#### GOAL
Arrange every line of the entries as a Markdown table with two columns, "No." for the row number and "Entry Text" for the line, and skip any blank lines. Leave the pictures out of the table.
## Start RECORDS TO PROCESS
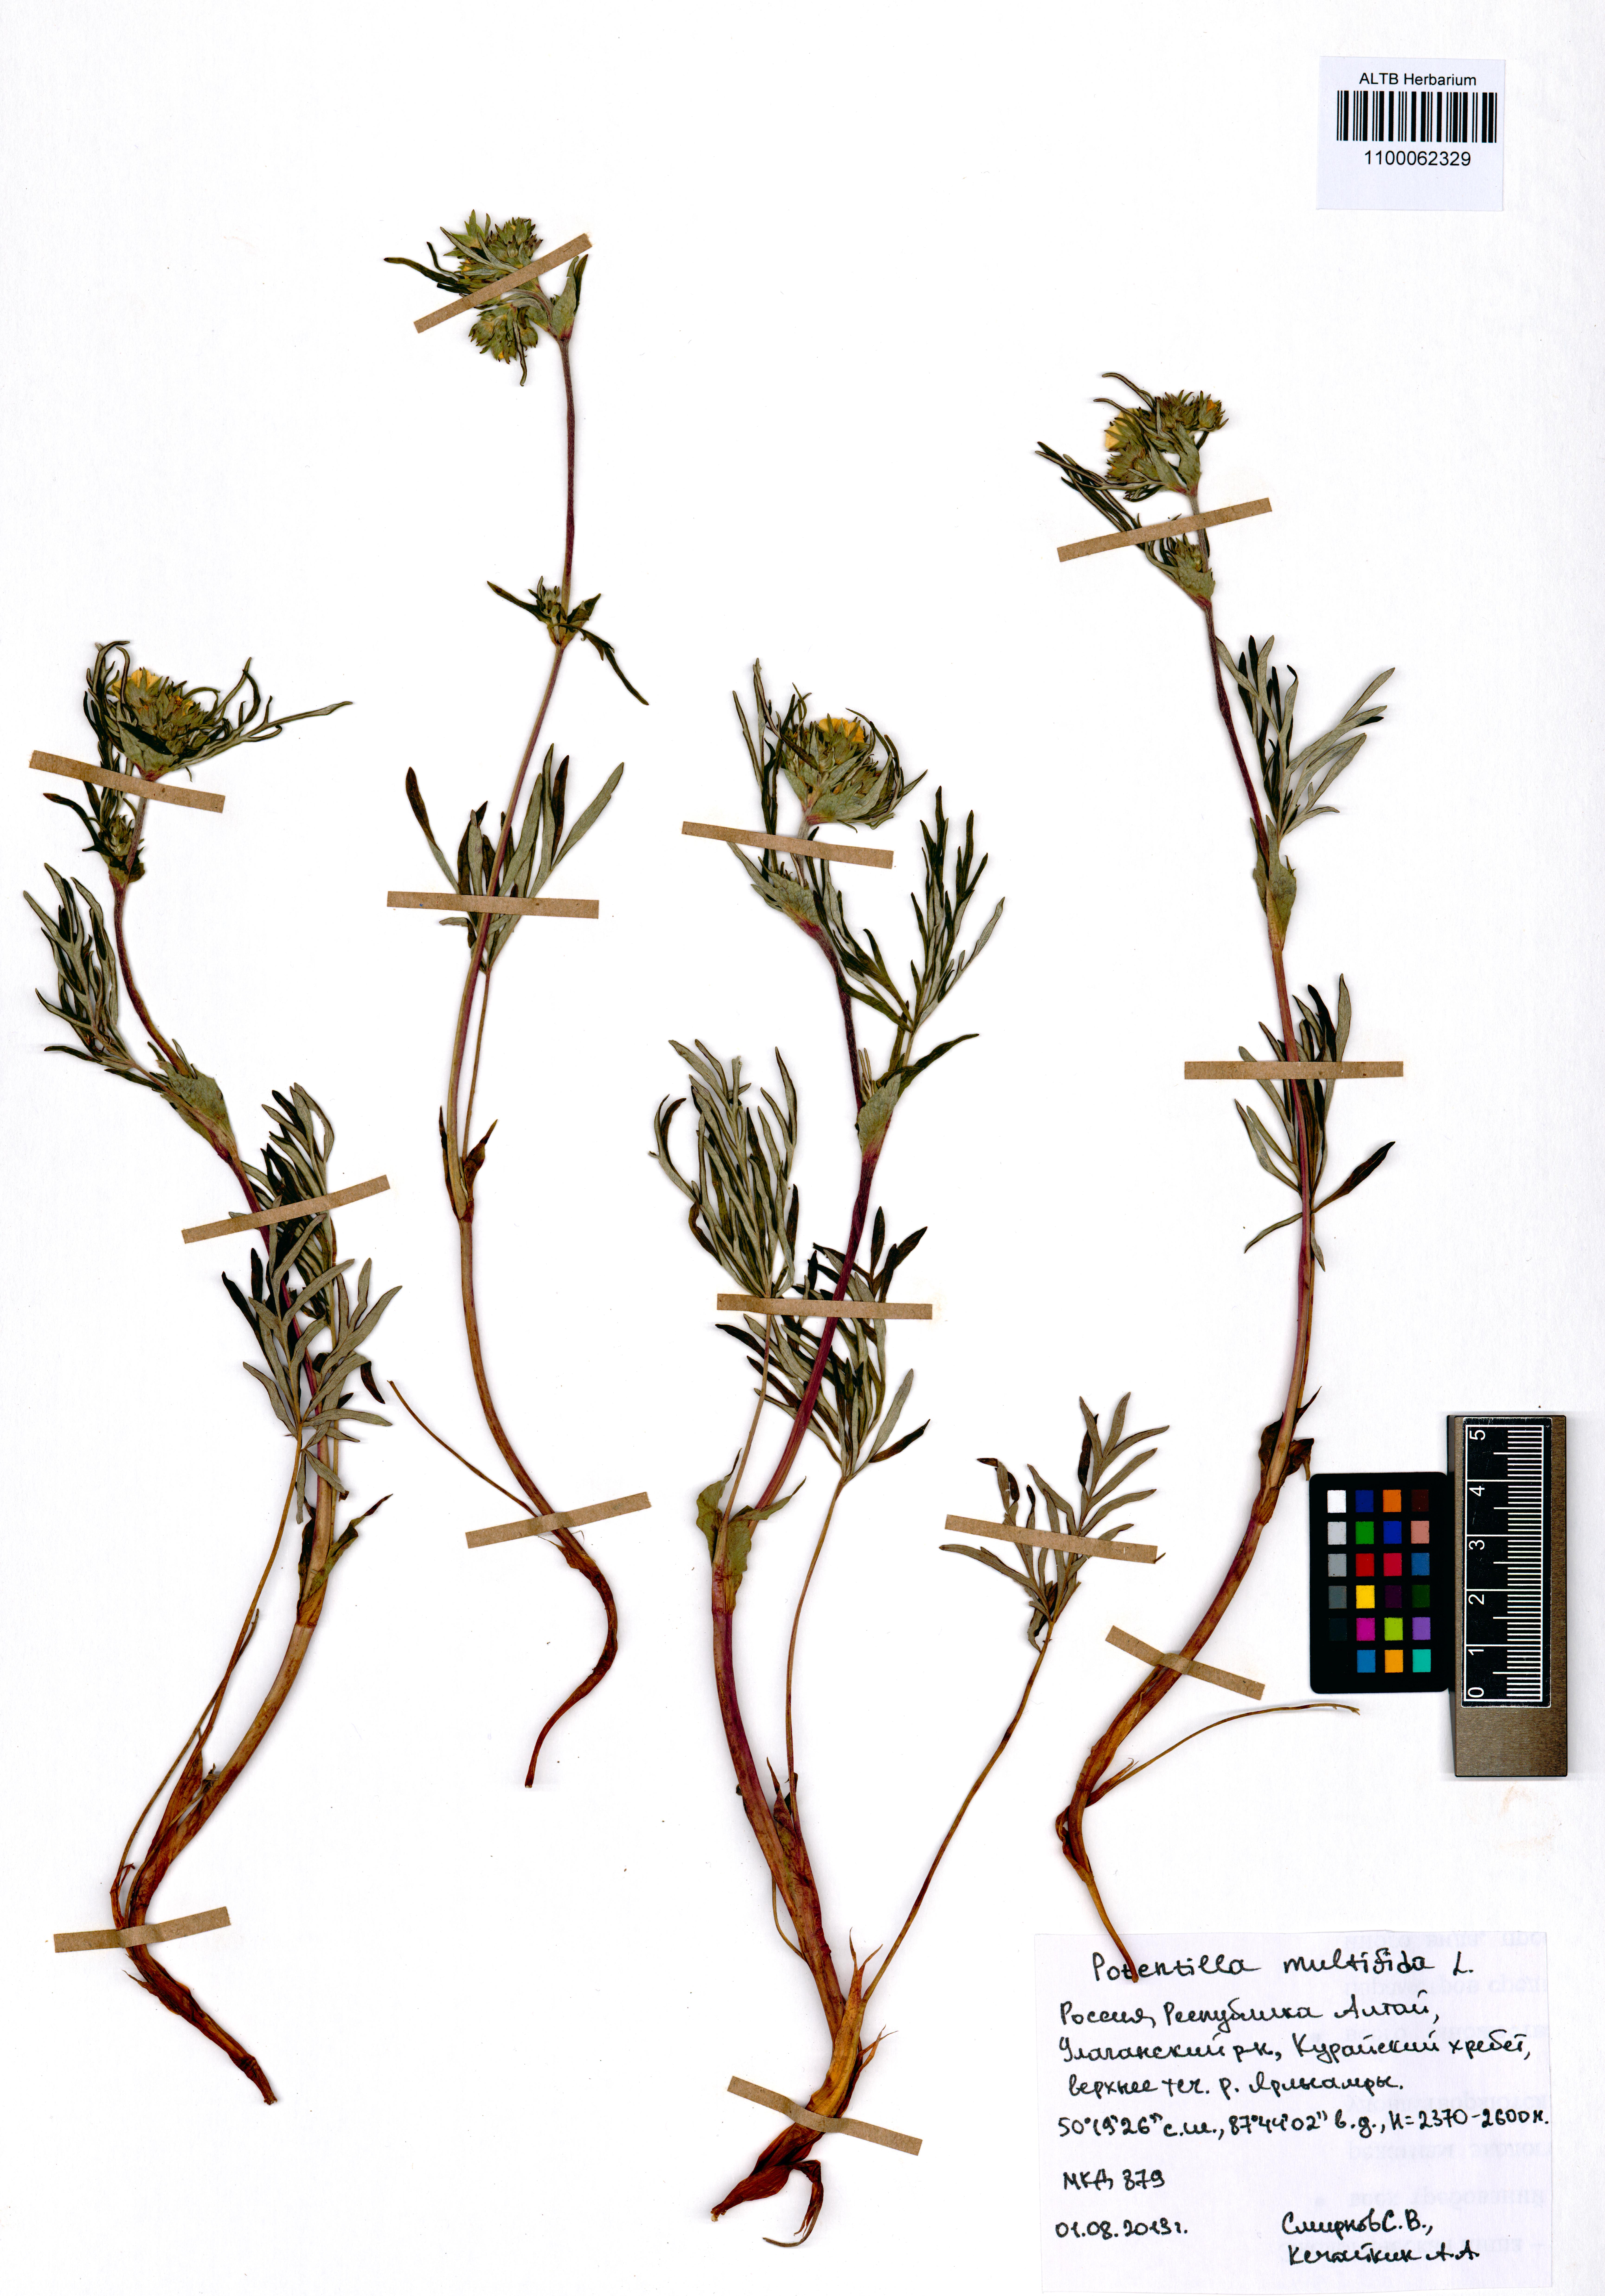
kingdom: Plantae
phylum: Tracheophyta
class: Magnoliopsida
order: Rosales
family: Rosaceae
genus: Potentilla
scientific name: Potentilla multifida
## End RECORDS TO PROCESS
#### TASK SOLUTION
| No. | Entry Text |
|---|---|
| 1 | kingdom: Plantae |
| 2 | phylum: Tracheophyta |
| 3 | class: Magnoliopsida |
| 4 | order: Rosales |
| 5 | family: Rosaceae |
| 6 | genus: Potentilla |
| 7 | scientific name: Potentilla multifida |